Personal information
- Born: 21 June 1875 Bovey Tracey, Devon, England
- Died: 2 February 1941 (aged 65) Paignton, Torbay, England

Sport
- Sport: Sports shooting

Medal record
Men's shooting
Representing United Kingdom
Olympic Games
| Silver medal – second place | 1912 Stockholm | Team military rifle |

= Edward Parnell (sport shooter) =

British sport shooter

Edward Louis Parnell (21 June 1875 - 2 February 1941) was a British sport shooter who competed in the 1912 Summer Olympics.

==Early life==
Parnell was born at Bovey Tracey, in the County of Devon, in England.

==Olympian==
In 1912, he won the silver medal with the British team in the team military rifle competition.

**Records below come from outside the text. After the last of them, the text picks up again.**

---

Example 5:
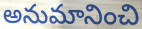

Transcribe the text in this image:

అనుమానించి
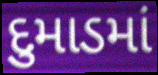
દુમાડમાં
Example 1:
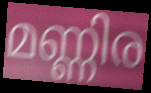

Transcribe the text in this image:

മണ്ണിര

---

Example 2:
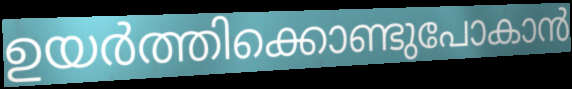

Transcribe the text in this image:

ഉയർത്തിക്കൊണ്ടുപോകാൻ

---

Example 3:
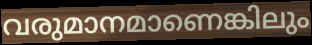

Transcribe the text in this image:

വരുമാനമാണെങ്കിലും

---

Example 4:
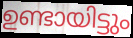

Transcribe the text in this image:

ഉണ്ടായിട്ടും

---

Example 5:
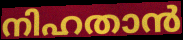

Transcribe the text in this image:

നിഹതാൻ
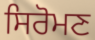
ਸਿਰੋਮਣ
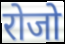
रोजो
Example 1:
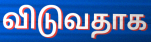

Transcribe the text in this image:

விடுவதாக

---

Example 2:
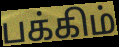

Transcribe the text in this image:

பக்கிம்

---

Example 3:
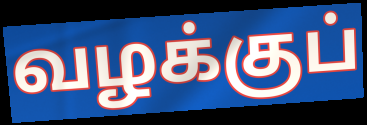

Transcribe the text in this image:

வழக்குப்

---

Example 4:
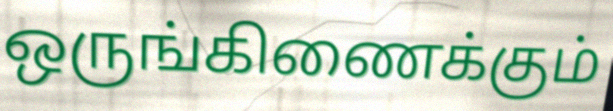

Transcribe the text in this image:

ஒருங்கிணைக்கும்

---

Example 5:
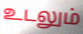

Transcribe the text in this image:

உடலும்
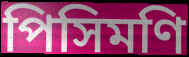
পিসিমণি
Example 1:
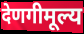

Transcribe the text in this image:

देणगीमूल्य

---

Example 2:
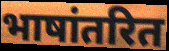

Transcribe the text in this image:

भाषांतरित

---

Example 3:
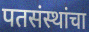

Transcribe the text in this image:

पतसंस्थांचा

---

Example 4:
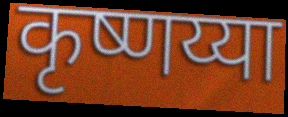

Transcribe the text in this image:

कृष्णय्या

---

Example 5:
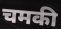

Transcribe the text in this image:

चमकी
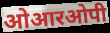
ओआरओपी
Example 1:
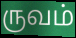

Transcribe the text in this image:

ருவம்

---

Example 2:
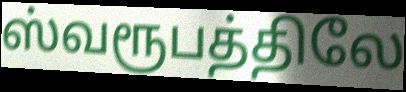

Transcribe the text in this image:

ஸ்வரூபத்திலே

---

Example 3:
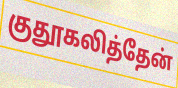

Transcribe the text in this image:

குதூகலித்தேன்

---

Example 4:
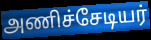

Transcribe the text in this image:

அணிச்சேடியர்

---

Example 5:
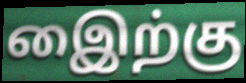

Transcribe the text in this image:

இைற்கு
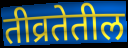
तीव्रतेतील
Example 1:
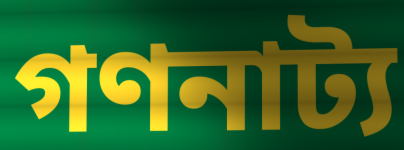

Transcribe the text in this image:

গণনাট্য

In the 600 metre free rifle event he finished 18th, and in the 300 metre military rifle, three positions he finished 56th.

==Military career==
Pre-1908, Parnell was a commissioned officer in the British Army's 2nd (South) Middlesex Volunteer Reserve Corps, a unit with a high reputation for rifle sports marksmanship in British Army military circles. Post-1908 he served with the 13th County of London Regiment ("The Kensingtons"), Territorial Force.

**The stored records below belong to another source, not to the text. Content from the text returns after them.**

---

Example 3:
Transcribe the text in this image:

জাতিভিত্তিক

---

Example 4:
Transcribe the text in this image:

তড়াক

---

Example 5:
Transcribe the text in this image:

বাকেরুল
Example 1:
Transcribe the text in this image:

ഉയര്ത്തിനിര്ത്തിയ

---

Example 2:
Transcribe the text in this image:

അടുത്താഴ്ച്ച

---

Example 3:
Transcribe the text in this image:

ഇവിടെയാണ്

Parnell was mobilised on 4 August 1914 on the outbreak of World War I and went out to the Western Front as a Captain with the 1st Kensingtons on 4 November 1914.

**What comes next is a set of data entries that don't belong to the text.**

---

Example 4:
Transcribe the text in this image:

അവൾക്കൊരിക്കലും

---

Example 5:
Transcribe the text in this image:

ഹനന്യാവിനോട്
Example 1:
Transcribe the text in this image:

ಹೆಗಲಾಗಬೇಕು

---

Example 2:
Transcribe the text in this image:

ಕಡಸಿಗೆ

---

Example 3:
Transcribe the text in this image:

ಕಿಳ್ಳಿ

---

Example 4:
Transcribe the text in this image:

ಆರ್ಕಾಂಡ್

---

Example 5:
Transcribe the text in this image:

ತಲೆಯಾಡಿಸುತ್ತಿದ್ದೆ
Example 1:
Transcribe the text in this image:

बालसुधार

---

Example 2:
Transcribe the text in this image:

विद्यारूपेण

In October 1917, his only child, Leslie Parnell, was killed during the Battle of Passchendaele as a subaltern with the 2nd Battalion of the 4th East Lancashire Regiment (on attachment from his father's corps) aged 20.

Parnell was demobilised at the war's end in 1918 with the rank of Major.

==Death==
He died on 2 February 1941 in Totnes, in the county of Devon, at the age of 65. His grave is located at St. Mary's Church, Long Ditton, in the county of Surrey, England.